At the July Monetary Policy Committee (MPC) meeting, Bank Negara Malaysia (BNM) maintained Overnight Policy Rate (OPR) at 3.25% and the Statutory Reserve Requirement (SRR) Ratio at 3.5%.

BNM stated that the global economy continues to strengthen, even though there were some disparities in some economies. Rising income and policy changes in advanced economies will spearhead growth, as well as sustained domestic and external demand in Asia. Meanwhile, there are downside risks to global trade with trade tensions deepening among major economies to affect trade activities, investments and consumption.

Domestically, BNM expects economic growth to be sustained by domestic and external demand, as private consumption will be supported by improvement in wage and employment amid boost in consumer spending during the tax holiday period. At the same time, greater clarity in domestic policies in the coming months will further strengthen growth prospects.

On inflation, BNM expects it to average lower than earlier projections, due to the impact of recent policy changes affecting domestic cost factors e.g. removal of GST and reinstatement of fuel subsidy. Furthermore, headline inflation will likely remain low in 1H19, before expanding upwards as the policy effect fades. Meanwhile, core inflation is projected to remain stable amid steady domestic demand.

Our comments

BNM’s decision to maintain OPR at 3.25% was in line with Bloomberg consensus and our expectations.
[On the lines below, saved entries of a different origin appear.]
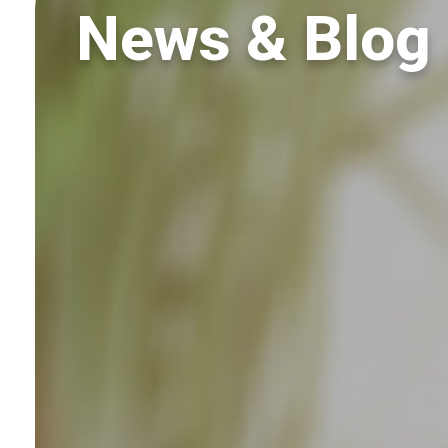
News & Blog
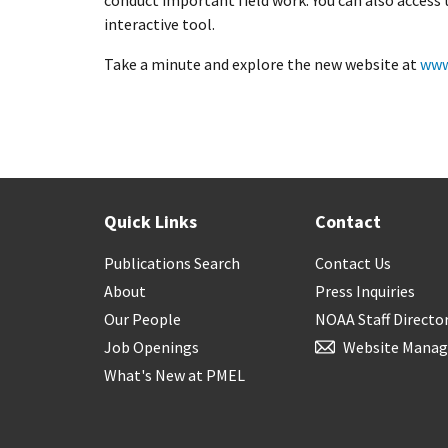
conduct important field work. You can also access
interactive tool.
Take a minute and explore the new website at
www
Quick Links
Contact
Publications Search
Contact Us
About
Press Inquiries
Our People
NOAA Staff Directo
Job Openings
Website Manag
What's New at PMEL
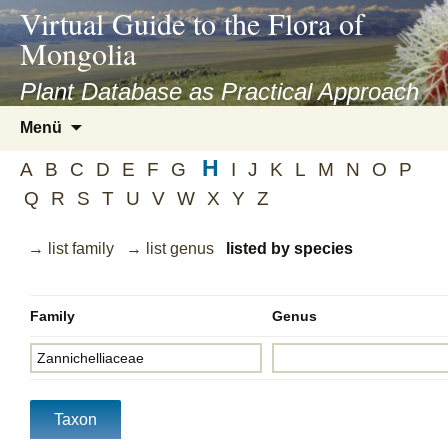
asyatv.net
Virtual Guide to the Flora of
asyatv.net
Mongolia
pdf
kitap
Plant Database as Practical Approach
indir
Zum
Menü
toplist
Inhalt
ekle
H
springen
A
B
C
D
E
F
G
I
J
K
L
M
N
O
P
guncel
Q
R
S
T
U
V
W
X
Y
Z
blog
→ list family
→ list genus
listed by species
Family
Genus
In 1Q18, the economy expanded 5.4% (2017: +5.9%), while exports momentum moderated. We forecast GDP growth to still be strong at 5.6% in 2018 – at the higher end of government’s’ forecast range of 5.0% -5.5%.

Concurrently, the Ringgit has strengthened 0.5% year-to-date, to an average of RM4.00 per USD in June. For now, Ringgit remains resilient as the second best performing currency in the region. However, fear over escalating trade war may drive the local currency to weaken to RM4.10 per USD in the near-term. Nonetheless, we expect the Ringgit to close at RM4.00 per USD by year-end, and RM3.80 per USD by June next year.

At the moment, trade tensions between US and China have yet to exert a significant impact on Malaysia’s economy. However, if tit-for-tat tariffs between the two nations prolong and Malaysia’s GDP growth to fall below 5.0% in upcoming quarters, it will likely act as a trigger point for BNM to implement a possible rate cut of 25 bps.

Overall, we believe that BNM will keep OPR steady at 3.25% throughout the year. We reiterate our 2018 GDP forecast at 5.6% (2017: +5.9%) with potential downside bias due to escalating trade war. We also maintain our 2018 inflation forecast at 2.0% -2.5% (2017: +3.7%).